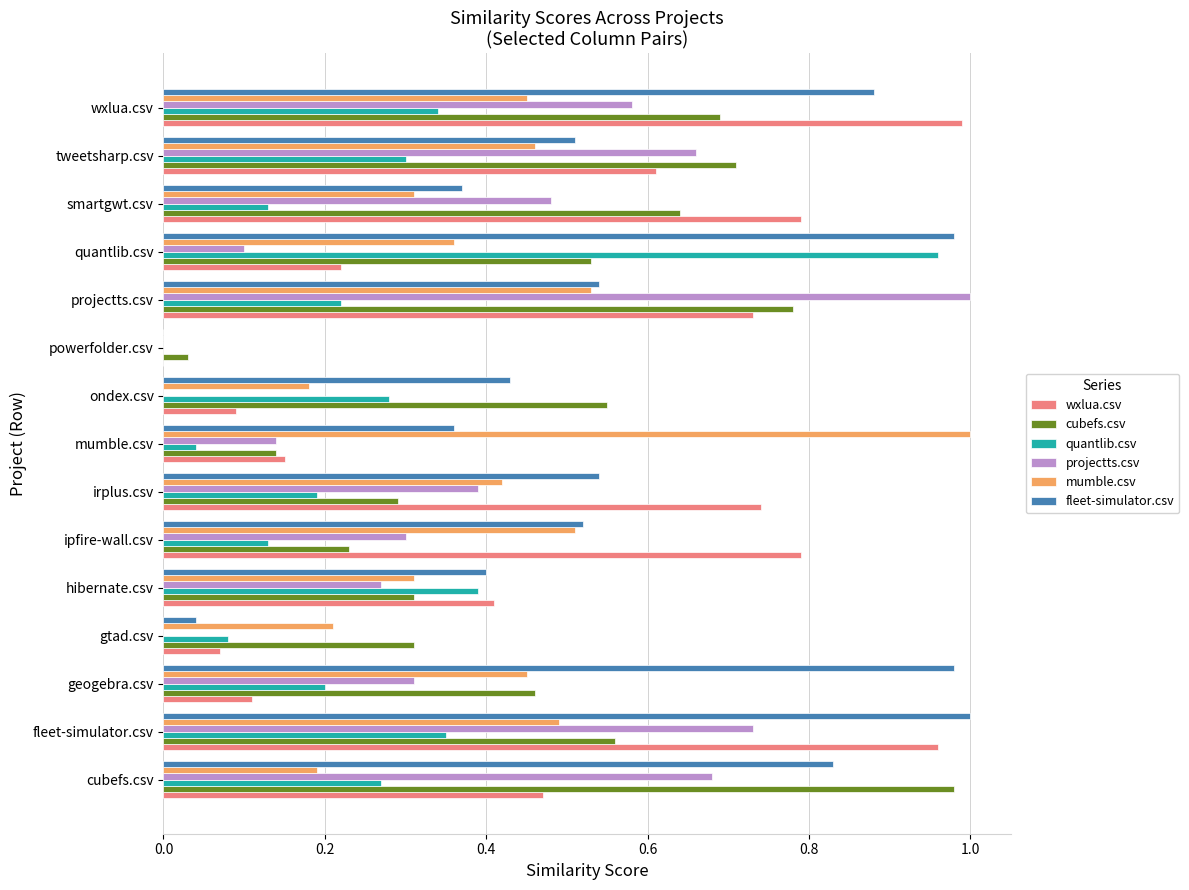

Is it true that projectts.csv equals 0.0 at gtad.csv?

True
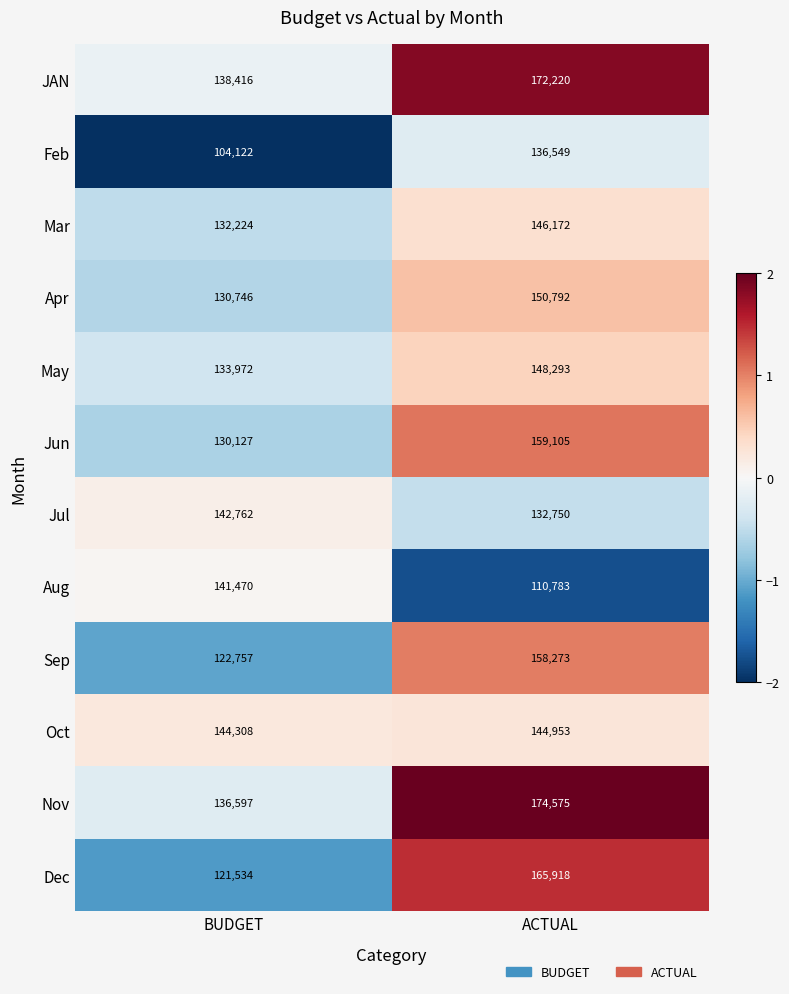

Which category has the lowest value in the Feb series?

BUDGET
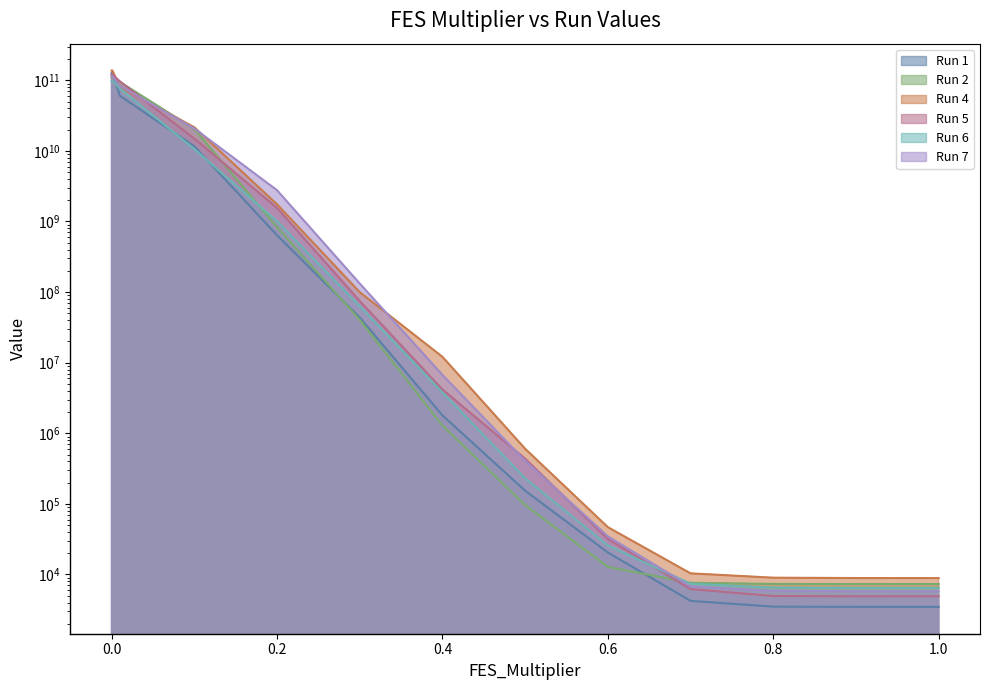

How many data points in Run 7 are less than 6722560?

6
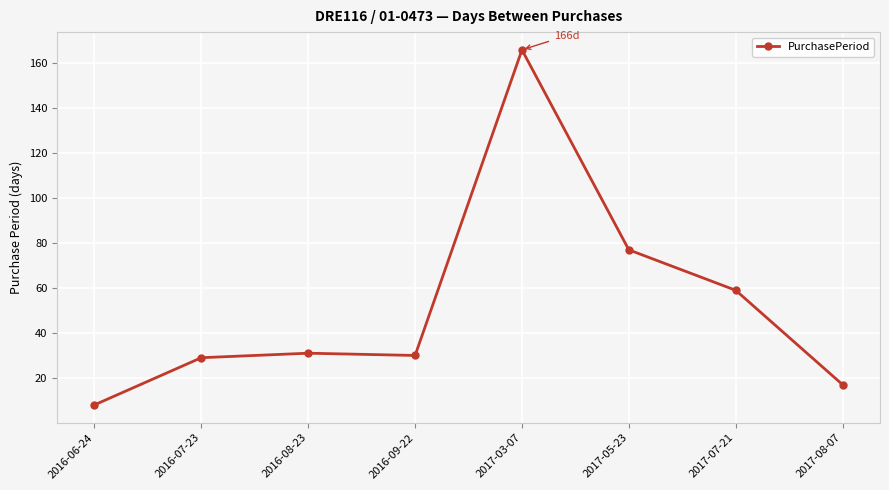

Reading right to left, list all the values displayed in this chart.

17	59	77	166	30	31	29	8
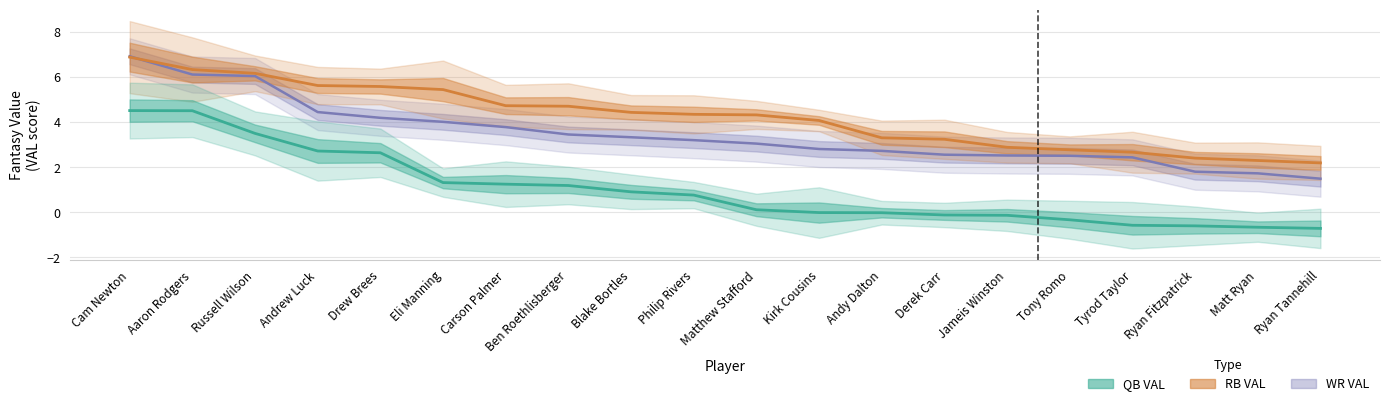

At which category is the sum across all series the highest?

Cam Newton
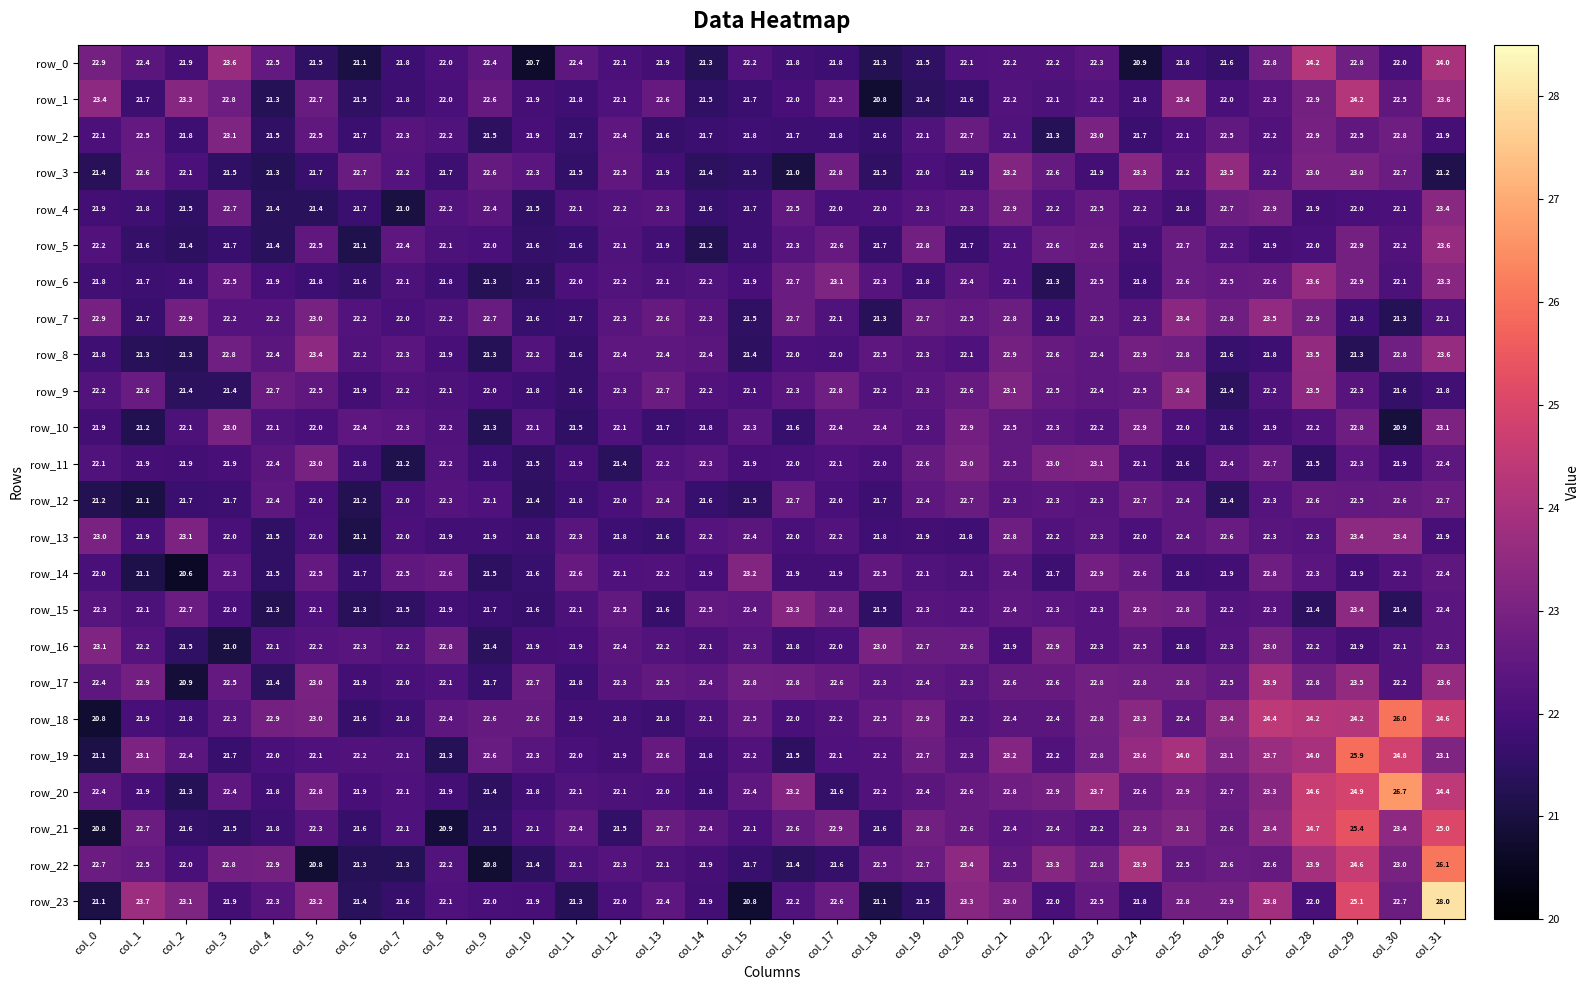

Which series has the largest total across all categories?

row_18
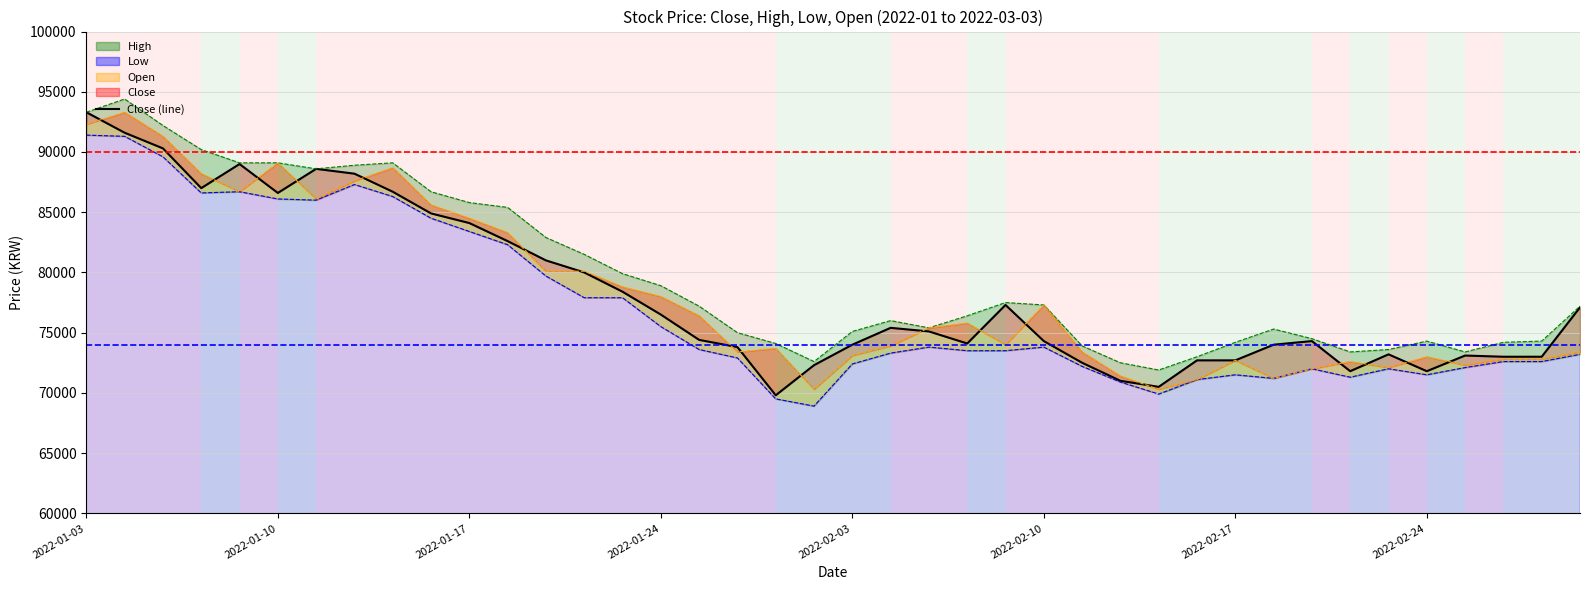

True or false: Close (line) and Open (line) intersect in this chart.

True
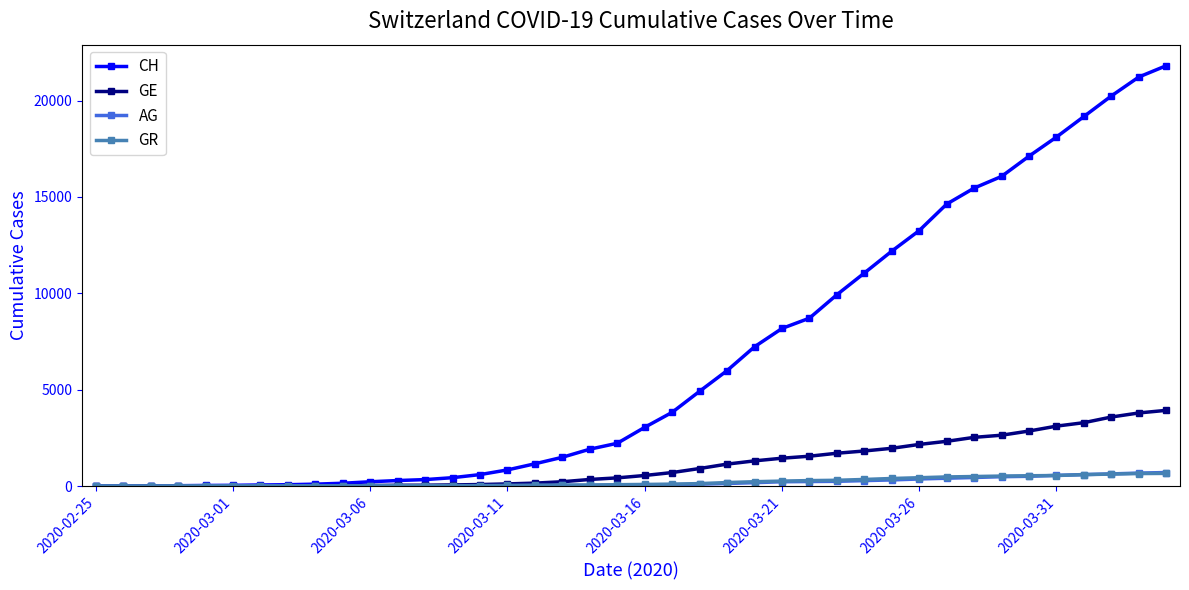

Which series has the largest total across all categories?

CH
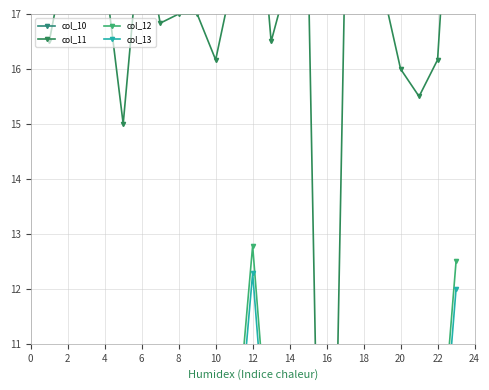

True or false: col_12 has more than 2 interior local peaks.

True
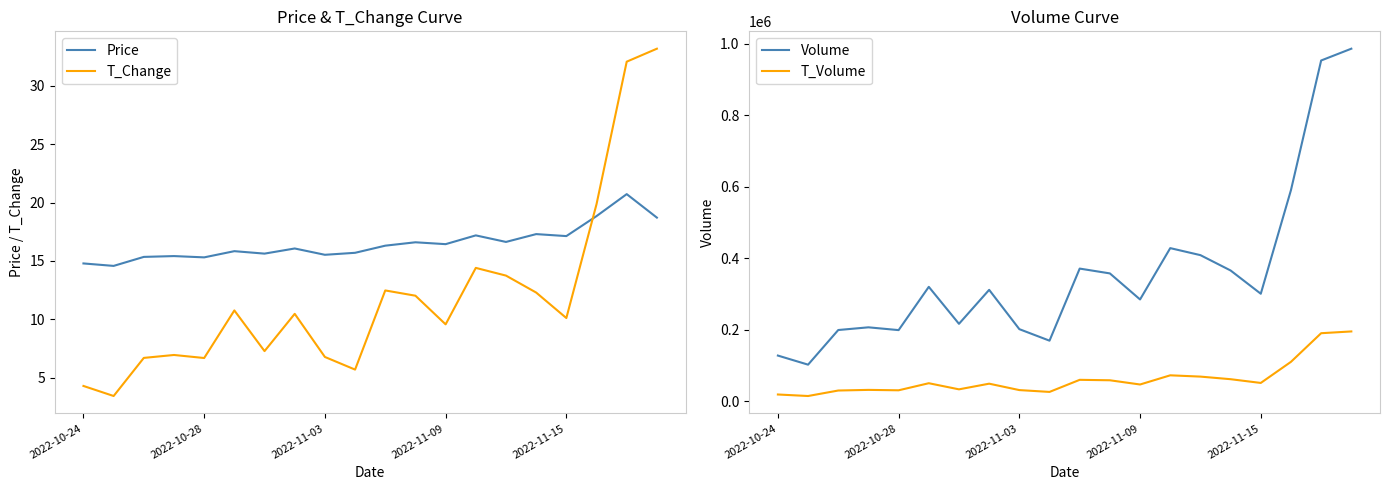

Read the Price value at 2022-10-28.

15.3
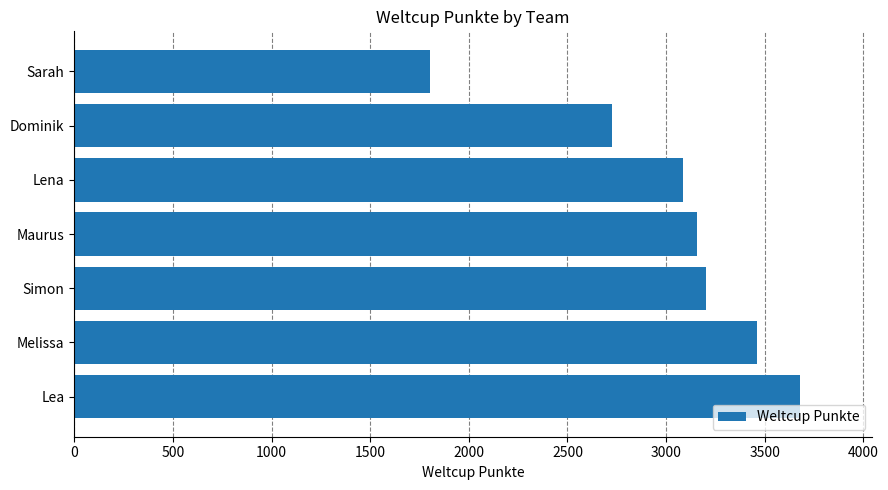

Approximately how many times larger is the value at Simon compared to Sarah?

1.8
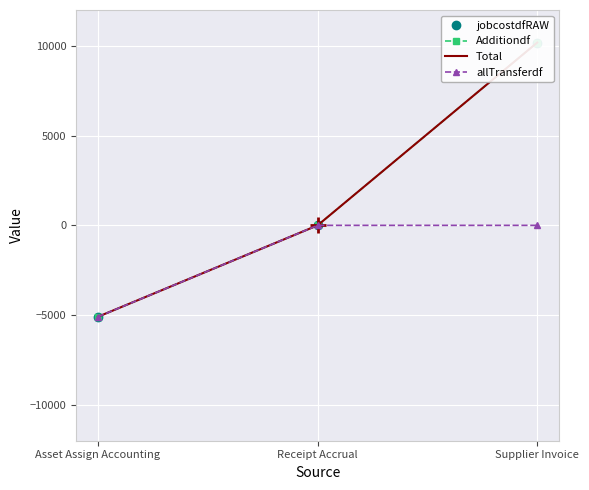

True or false: Additiondf has a value of 6230.0 at Receipt Accrual.

False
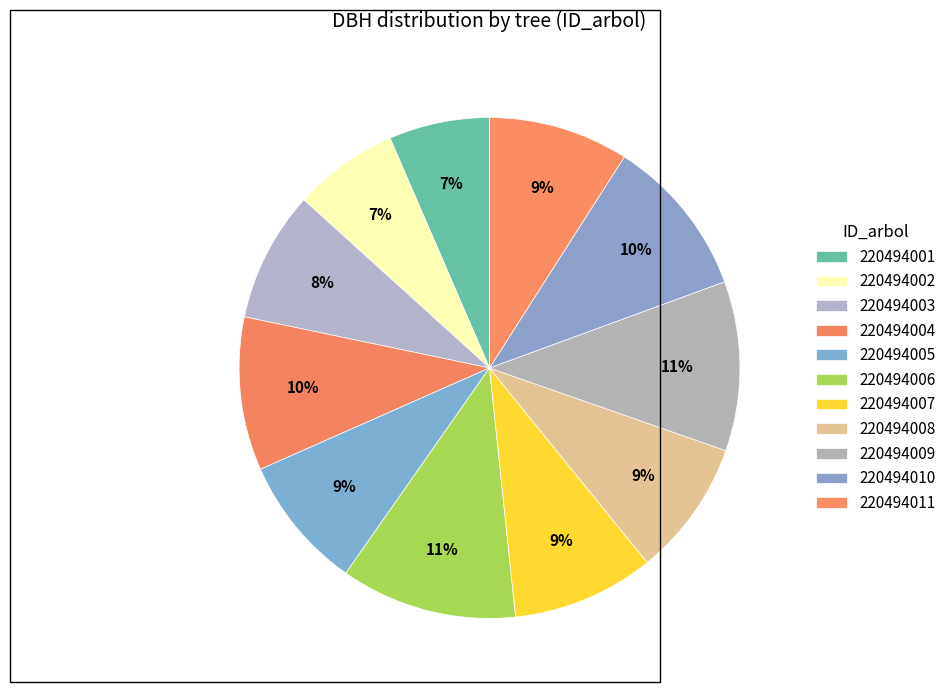

Count the number of slices in the pie.

11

########

Quote all of the data above word for word, but leave out the pictures.

The answer =>
Is it true that projectts.csv equals 0.0 at gtad.csv?

True

Which category has the lowest value in the Feb series?

BUDGET

How many data points in Run 7 are less than 6722560?

6

Reading right to left, list all the values displayed in this chart.

17	59	77	166	30	31	29	8

At which category is the sum across all series the highest?

Cam Newton

Which series has the largest total across all categories?

row_18

True or false: Close (line) and Open (line) intersect in this chart.

True

Which series has the largest total across all categories?

CH

True or false: col_12 has more than 2 interior local peaks.

True

Read the Price value at 2022-10-28.

15.3

Approximately how many times larger is the value at Simon compared to Sarah?

1.8

True or false: Additiondf has a value of 6230.0 at Receipt Accrual.

False

Count the number of slices in the pie.

11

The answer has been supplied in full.